* [PETUNJUK TUGAS]
(1) Menurut teks tentang tarekat, di wilayah mana Tarekat Naqsabandiyah pertama kali berdiri?
(2) Sambung teks tentang tarekat mulai dari kalimat terakhirnya.

* [TEKS BACAAN]
::::::::::
Tarekat Syadziliyah didirikan oleh Abu Al-Hasan Asy-Syadzili [593/1196-656/1258]. Syadziliyah menyebar luas di sebagian besar Dunia Muslim. Ia diwakili di Afrika Utara teerutama oleh cabang-cabang Fasiyah dan Darqawiyah serta berkembang pesat di Mesir, tempat 14 cabangnya dikenal secara resmi pada tahun 1985.[6]

3. Tarekat Naqsabandiyah

Tarekat Naqsabandiyah didirikan oleh Muhammad Bahauddin An-Naqsabandi Al-Awisi Al-Bukhari [w. 1389M] di Turkistan. Tarekat ini mempunyai dampak dan pengaruh sangat besar kepada masyarakat muslim di berbagai wilayah yang berbeda-beda. Tarekat ini pertama kali berdiri di Asia Tengah, kemudian meluas ke Turki, Suriah, Afganistan, dan India. Cirri menonjol Tarekat Naksabandiyah adalah : Pertama, mengikuti syariat secara ketat, keseriusan dalam beribadah yang menyebabkan penolakan terhadap musik dan tari, dan lebih menyukai berdzikir dalam hati. Kedua, upaya yang serius dalam memengaruhi kehidupan dan pemikiran golongan penguasa serta mendekati Negara pada agama.

4. Tarekat Yasafiyah dan Khawajagawiyah

Tarekat Yasafiyah didirikan oleh Ahmad Al-Yasafi [w. 562H/1169M] dan disusul tarekat Khawajagawiyah yang disponsori oleh Abd Al-Khaliq Al-Ghuzdawani [w. 617 H/1220 M]. kedua tarekat ini menganut paham tasawuf Abu Yazid Al-Bustami [w. 425 H/1034 M] dan dilanjutkan oleh Abu Al-Farmadhi [w. 477 H/1084 M].[7] Tarekat Yasafiyah berkembang ke berbagai daerah, antara lain ke Turki.
::::::::::
* [ENTRI DATA]
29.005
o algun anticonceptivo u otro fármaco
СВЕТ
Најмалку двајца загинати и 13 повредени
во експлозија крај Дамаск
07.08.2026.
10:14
::::::::::
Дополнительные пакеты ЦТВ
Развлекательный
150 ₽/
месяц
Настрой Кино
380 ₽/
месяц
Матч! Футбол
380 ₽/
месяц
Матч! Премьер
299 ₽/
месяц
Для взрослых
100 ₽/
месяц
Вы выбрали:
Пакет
::::::::::
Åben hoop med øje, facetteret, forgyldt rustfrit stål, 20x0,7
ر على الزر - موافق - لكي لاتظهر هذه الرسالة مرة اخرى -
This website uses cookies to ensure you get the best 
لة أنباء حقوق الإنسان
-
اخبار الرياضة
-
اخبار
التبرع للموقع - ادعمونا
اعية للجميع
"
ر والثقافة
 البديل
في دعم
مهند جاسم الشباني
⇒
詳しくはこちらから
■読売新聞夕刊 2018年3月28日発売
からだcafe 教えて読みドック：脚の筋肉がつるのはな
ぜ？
::::::::::
* [KUNCI JAWABAN]
(1) Di Asia Tengah.

(2)
5. Tarekat Khalwatiyah

Tarekat ini didirikan oleh Umar Al-Khalatawi [w. 1397 M] dan merupakan salah satu tarekat yang berkembang di berbagai negeri, seperti Turki, Syiria, Mesir, Hijaz, dan Yaman. Di Mesir, tarekat Khalwatiyah didirikan oleh Ibrahim Gulsheini [w. 940 H/1534 M] yang kemudian terbagi kepada beberapa cabang, antara lain tarekat Sammaniyah yang didirikan oleh Muhammad bin Abd Al-Karim As-Samani [1718-1775].

6. Tarekat Syatariyah

Tarekat ini didirikan oleh Abdullah bin Syattar [w. 1485] dari India. Tarekat ini tidak mementingkan shalat lima waktu, tetapi mementingkan shalat permanen [shalat dhaim]. Adapun dasar tarekat ini adalah martabat tujuh yang sebenarnya tidak begitu erat hubungannya dengan praktik ritualnya.[8]

7.
Tarekat Rifa’iyah

Tarekat ini didirikan oleh Ahmad bin Ali ar-Rifa’I [1106-1182].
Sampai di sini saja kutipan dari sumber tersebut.